▸ **Passage shown**:
________

BOMA, February 15th.

Boma is more or less laid out and contains the official
residences of the Government. I walked all over it in an
hour, and here you walk very slow. There are
three or four big trading stores AND a tennis court. It is,
however, a dreary place. We called on the missionary and his
wife, but she does not speak English and their point of view
of everything was not cheerful or instructive. Cecil plans to
remain on board while at Matadi and return with this same
boat to Boma. I want her to go home in this boat or in some
other, as I believe Boma most unhealthy and I know it to be
most uncomfortable. She would have to go to a hotel which is
very hot and rough, although it is clean and well run. I am
undecided whether to go up the river for ten days, to where it
crosses the equator, or to leave the upper Congo and go up the
Kasai river. This is off the beaten track, and one may see
something of interest. I will know better what I will do in
an hour, when I get to Matadi.


MATADI--Feby. 21.

We are now at Matadi. The Captain invited us to stop on board
and it is well he did. We dine on deck where the wind blows
but the rest of the ship is being cleaned and painted for the
trip North. Four hatches are discharging cargo all at once,
from four in the morning until midnight. Officers and kroo
boys get four hours sleep out of the twenty-four, but I sleep
right through it, so does Cecil. Sometimes they take out iron
rails and then zinc roofs and steel boats, 6000 cases of gin
and 1000 tons of coal. Still, it is much better than in the
Hotel Africa on shore. Matadi is a hill of red iron and the
heat is grand. Everything in this country is grand. The
river is, in places, seven miles wide, the sunsets are like
nothing earthly, and the black people are like brooding
shadows of lost souls, that is, if souls have shadows. Most
of the blacks in this town are "prisoners" with a steel ring
around the neck, and chained in long lines. I leave on the 23d
to go up the Kasai River, because that is where the atrocities
come from and up there there are many missionaries. I don't want
you to think I say this to "calm your fears," but I say it
because it is as true of this place as of every other one in
the world, and that is, that it is as easy to get about here
as it is in Rhode Island. It is not half as dangerous as
automobiling. I have not even felt feverish, neither has
Cecil. I never felt better. Cecil stays on board and goes
back to Boma. There she stops a week and then takes another
ship back to London. She will not wait at Boma for me, at
least, I hope not and cannot imagine her doing so. In any
event, after I start, there will be no way for us to
communicate, and I will act on the understanding that she has
started North.

________

▸ **Source data**:
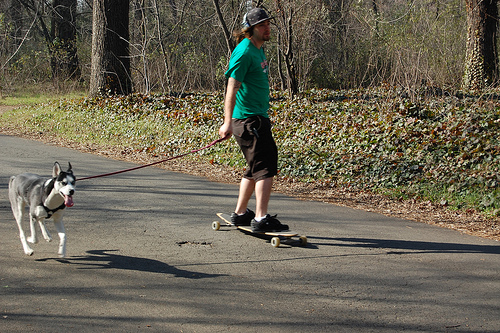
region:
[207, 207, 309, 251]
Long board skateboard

________

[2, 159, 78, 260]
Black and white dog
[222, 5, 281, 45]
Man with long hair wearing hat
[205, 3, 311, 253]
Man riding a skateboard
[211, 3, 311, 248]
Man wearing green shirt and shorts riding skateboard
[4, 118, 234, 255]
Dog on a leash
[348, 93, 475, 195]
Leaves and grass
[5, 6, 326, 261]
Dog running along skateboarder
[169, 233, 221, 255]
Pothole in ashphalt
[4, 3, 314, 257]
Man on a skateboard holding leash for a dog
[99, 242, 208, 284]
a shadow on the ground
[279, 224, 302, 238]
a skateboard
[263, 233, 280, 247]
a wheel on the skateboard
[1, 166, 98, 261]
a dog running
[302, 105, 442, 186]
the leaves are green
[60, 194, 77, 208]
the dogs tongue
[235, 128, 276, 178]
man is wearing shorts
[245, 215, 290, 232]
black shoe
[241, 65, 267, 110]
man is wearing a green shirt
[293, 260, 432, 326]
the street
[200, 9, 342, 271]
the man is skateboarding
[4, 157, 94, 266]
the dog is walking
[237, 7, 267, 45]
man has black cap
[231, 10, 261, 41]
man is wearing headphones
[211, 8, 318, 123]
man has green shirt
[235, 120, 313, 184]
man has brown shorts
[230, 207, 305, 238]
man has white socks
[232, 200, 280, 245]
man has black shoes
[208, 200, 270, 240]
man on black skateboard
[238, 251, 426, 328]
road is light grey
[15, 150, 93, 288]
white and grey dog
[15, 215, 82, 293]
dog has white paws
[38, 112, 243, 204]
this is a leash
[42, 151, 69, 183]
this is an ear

________

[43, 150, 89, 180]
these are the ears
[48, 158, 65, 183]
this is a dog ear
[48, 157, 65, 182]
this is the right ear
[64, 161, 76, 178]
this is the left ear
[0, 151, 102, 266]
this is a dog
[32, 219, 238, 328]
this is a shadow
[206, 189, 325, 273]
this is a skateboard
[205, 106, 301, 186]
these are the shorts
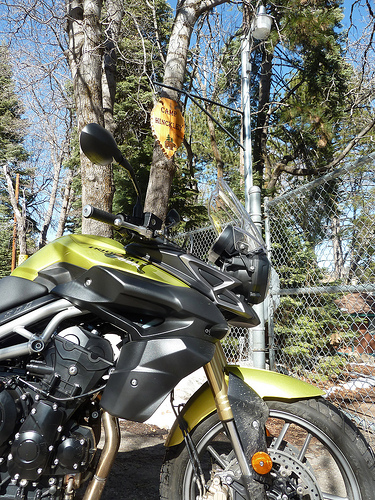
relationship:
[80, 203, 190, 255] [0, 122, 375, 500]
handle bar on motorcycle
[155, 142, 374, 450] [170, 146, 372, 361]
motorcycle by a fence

________

▸ **Task to complete**: In the Congo travel letters, how many hours of sleep do the officers and kroo boys get out of every twenty-four while cargo is discharged at Matadi?

▸ **Exercise response**: Four hours.